Without further comment, state how many lines in the listing below contain the word "over".

####

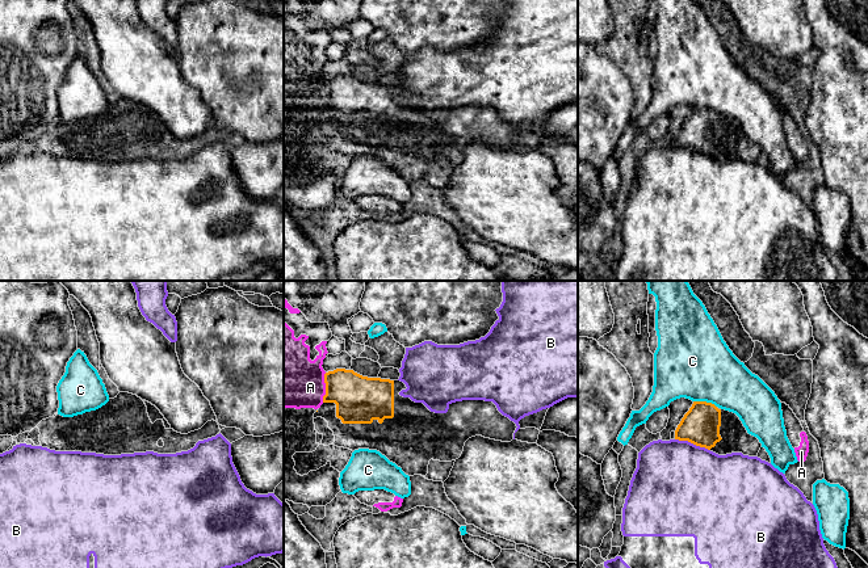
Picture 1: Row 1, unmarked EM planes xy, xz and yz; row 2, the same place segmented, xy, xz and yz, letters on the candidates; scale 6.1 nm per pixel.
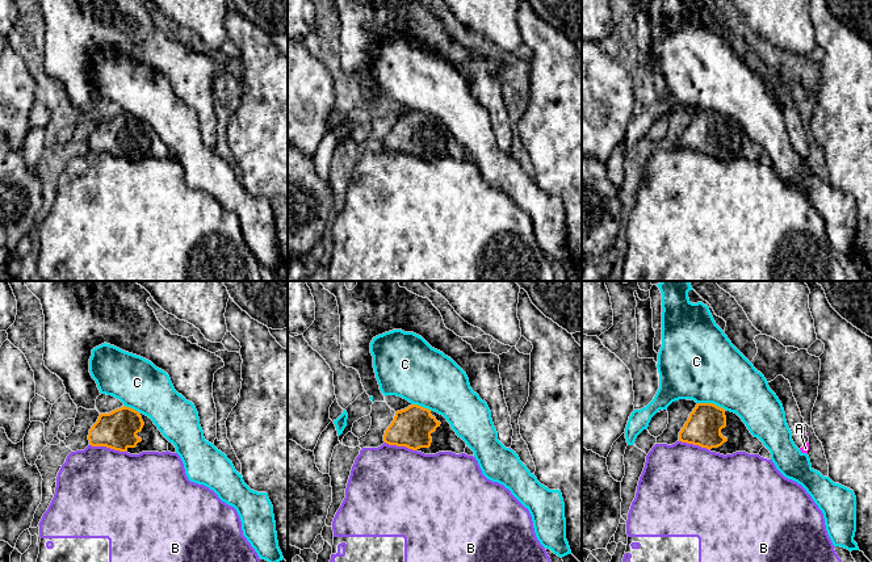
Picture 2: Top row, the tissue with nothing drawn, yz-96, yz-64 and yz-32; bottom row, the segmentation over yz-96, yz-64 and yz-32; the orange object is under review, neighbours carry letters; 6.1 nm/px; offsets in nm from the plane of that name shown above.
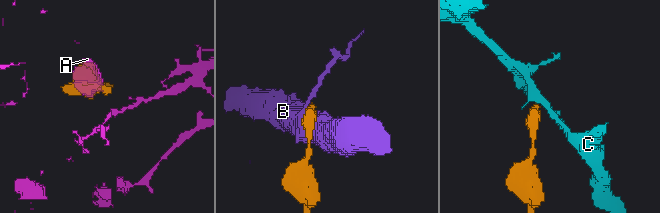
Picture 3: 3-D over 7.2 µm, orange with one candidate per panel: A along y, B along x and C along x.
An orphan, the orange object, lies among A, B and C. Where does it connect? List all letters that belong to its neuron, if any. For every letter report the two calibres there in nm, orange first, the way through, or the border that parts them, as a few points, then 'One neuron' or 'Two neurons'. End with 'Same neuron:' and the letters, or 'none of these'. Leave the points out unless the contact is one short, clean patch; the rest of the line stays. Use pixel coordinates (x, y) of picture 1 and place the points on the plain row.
A: Thickness 300 nm (orange) against 360 nm. Two neurons
B: Thickness 240 nm (orange) against 480 nm. Two neurons
C: Thickness 240 nm (orange) against 440 nm. Boundary: yz (694, 106), (711, 108), (716, 113). Two neurons
Same neuron: none of these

####

» Solution to this exercise:
2